CONSIGNES DE L'EXERCICE:
**a.** Répondez aux questions suivantes d'après le texte sur le VIH en Afrique de l'Ouest :
(i) Jusqu'à quel taux la prévalence de l'épidémie s'élève-t-elle au sein des groupes à risque ?
(ii) Combien de travailleuses du sexe Enda Santé a-t-elle identifiées dans la région de Dakar ?
(iii) Quel est le statut légal de l'homosexualité au Sénégal ?
**b.** Reproduisez à l'identique le passage du texte sur le VIH en Afrique de l'Ouest qui va de « Dans la région » jusqu'à « à cette demande. ».

EXTRAIT DU DOCUMENT:
---------------

En Afrique de l’Ouest, la prévalence de l’épidémie est relativement stable au niveau de la population générale (entre 0,7 et 2%) mais reste élevée (jusqu’à 30%) au sein des groupes à risque tels que les travailleuses du sexe (TS), les homosexuels et les populations mobiles comme les routiers.
On note aussi une forte concentration de l’épidémie dans les zones transfrontalières et dans les agglomérations (capitale, zones minières, ville carrefour..).
Au Sénégal et en Guinée Bissau, les associations et ONG sont en première ligne dans la mise en œuvre d’actions de prévention et de prise en charge des personnes vivant avec le VIH. Les rares programmes ciblant spécifiquement les travailleuses du sexe restent généralement limités aux centres urbains et n’offrent pas des services de prise en charge globale et de qualité. Par ailleurs, ils laissent à la marge les prostituées clandestines et/ou occasionnelles.
La plupart des pays de l’Afrique de l’Ouest n’ont pas inscrit dans leur stratégie nationale de lutte contre le VIH/SIDA les homosexuels comme prioritaires. Et les interventions qui prennent en compte leurs besoins spécifiques sont marginales ou diluées.
Dans la région de Dakar composée des 4 départements de Pikine, Guédiawaye, Rufisque et Dakar, la demande d’intervention est forte. Ainsi par exemple, plus de 3200 TS ont été identifiées par Enda Santé mais les projets en cours (avec l’appui financier du Fonds Mondial contre le Vih/Sida et la Croix Rouge Luxembourgeoise) ne permettent pas de répondre à cette demande.
L’appui de la Mairie de Paris y contribuera.
La vulnérabilité au VIH des groupes marginalisés est exacerbée par le rejet, la stigmatisation et des lois répressives qui nuisent leur accès à une information de qualité, à l’éducation sexuelle et aux services de soins et traitement. Ainsi, si la prostitution est une activité légale au Sénégal quand les personnes l’exerçant sont majeures et se déclarent auprès des services de l’Etat, celles qui ne le font pas font l’objet de rafles policières parfois violentes.
Par ailleurs, l’homosexualité est interdite au Sénégal.

---------------

DONNÉES À EXAMINER:
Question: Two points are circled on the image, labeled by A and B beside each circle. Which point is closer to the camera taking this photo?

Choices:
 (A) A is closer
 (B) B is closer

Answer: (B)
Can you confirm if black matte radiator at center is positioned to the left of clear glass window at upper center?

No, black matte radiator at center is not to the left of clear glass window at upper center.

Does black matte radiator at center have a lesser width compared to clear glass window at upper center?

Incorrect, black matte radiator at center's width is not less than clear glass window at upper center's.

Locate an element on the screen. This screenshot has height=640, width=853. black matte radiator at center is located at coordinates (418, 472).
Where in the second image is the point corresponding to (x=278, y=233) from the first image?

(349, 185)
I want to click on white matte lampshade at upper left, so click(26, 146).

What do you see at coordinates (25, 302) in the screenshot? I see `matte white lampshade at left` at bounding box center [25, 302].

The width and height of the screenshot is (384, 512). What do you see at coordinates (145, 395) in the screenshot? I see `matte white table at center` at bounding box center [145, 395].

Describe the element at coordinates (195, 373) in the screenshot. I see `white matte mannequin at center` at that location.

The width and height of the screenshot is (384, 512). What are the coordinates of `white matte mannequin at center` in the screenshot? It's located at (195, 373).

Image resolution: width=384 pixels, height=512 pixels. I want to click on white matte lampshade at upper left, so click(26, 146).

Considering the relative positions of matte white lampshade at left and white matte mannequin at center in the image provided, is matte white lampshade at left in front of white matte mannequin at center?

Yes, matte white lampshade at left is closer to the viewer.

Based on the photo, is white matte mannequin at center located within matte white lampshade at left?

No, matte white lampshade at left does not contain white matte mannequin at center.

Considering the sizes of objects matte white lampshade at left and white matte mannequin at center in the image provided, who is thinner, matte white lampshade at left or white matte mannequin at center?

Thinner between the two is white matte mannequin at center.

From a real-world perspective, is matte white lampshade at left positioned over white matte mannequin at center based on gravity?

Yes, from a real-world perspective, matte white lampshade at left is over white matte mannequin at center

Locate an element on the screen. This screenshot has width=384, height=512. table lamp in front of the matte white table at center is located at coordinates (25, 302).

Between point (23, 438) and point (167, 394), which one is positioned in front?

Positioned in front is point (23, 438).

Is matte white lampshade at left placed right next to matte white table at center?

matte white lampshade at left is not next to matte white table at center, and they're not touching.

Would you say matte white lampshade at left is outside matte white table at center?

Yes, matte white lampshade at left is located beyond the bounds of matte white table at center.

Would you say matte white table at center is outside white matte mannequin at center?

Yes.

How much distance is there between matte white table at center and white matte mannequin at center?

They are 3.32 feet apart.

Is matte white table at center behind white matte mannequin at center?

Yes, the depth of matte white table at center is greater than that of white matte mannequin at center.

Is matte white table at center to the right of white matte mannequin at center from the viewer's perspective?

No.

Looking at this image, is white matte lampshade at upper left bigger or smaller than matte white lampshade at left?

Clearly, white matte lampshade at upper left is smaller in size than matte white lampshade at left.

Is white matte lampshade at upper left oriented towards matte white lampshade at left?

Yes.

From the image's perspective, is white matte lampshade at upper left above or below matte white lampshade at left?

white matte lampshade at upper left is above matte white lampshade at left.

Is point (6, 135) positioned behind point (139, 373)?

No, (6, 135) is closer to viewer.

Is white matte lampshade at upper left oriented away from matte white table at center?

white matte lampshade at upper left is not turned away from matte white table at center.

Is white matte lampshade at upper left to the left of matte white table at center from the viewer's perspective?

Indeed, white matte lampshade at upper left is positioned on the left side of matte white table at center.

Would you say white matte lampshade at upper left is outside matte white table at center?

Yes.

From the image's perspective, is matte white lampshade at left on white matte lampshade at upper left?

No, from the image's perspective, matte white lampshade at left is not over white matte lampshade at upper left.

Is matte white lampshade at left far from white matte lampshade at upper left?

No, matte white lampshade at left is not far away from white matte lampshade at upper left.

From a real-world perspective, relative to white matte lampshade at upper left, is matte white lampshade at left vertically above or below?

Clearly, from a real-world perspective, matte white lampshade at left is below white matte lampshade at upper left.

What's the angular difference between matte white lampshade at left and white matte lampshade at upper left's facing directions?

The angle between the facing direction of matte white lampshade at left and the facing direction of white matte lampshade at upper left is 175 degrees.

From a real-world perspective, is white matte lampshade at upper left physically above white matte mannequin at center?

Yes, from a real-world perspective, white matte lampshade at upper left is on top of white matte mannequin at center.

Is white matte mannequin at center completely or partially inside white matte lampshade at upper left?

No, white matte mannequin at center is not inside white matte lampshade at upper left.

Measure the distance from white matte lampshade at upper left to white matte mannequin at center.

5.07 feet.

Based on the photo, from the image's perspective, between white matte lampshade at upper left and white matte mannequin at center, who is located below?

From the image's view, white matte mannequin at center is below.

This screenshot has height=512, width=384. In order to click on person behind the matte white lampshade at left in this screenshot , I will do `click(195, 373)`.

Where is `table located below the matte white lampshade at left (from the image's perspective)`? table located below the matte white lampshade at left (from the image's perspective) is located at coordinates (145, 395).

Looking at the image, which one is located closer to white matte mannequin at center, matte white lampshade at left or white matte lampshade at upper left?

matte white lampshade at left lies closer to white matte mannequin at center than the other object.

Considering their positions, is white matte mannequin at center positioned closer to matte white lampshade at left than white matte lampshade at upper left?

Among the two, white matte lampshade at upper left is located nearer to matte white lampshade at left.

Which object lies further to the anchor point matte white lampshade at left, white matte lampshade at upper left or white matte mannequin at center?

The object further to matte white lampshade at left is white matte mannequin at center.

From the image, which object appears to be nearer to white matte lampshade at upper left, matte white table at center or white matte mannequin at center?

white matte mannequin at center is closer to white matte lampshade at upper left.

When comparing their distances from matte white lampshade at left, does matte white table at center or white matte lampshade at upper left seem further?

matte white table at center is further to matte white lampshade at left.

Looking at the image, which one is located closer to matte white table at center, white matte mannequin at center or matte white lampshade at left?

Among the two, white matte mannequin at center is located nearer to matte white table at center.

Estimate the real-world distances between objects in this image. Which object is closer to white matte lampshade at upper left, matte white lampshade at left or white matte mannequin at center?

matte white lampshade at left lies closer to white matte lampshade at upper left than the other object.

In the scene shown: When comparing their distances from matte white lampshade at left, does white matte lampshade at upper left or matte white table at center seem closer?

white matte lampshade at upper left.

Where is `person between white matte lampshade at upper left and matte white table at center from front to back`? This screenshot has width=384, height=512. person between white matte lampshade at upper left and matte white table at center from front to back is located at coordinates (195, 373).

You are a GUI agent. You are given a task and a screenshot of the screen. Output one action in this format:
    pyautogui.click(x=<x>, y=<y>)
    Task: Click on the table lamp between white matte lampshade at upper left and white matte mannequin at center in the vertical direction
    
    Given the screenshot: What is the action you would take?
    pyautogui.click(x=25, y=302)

---------------

RÉSULTATS:
**a.**
(i) Jusqu'à 30 %.
(ii) Plus de 3200.
(iii) Elle y est interdite.

**b.**
Dans la région de Dakar composée des 4 départements de Pikine, Guédiawaye, Rufisque et Dakar, la demande d’intervention est forte. Ainsi par exemple, plus de 3200 TS ont été identifiées par Enda Santé mais les projets en cours (avec l’appui financier du Fonds Mondial contre le Vih/Sida et la Croix Rouge Luxembourgeoise) ne permettent pas de répondre à cette demande.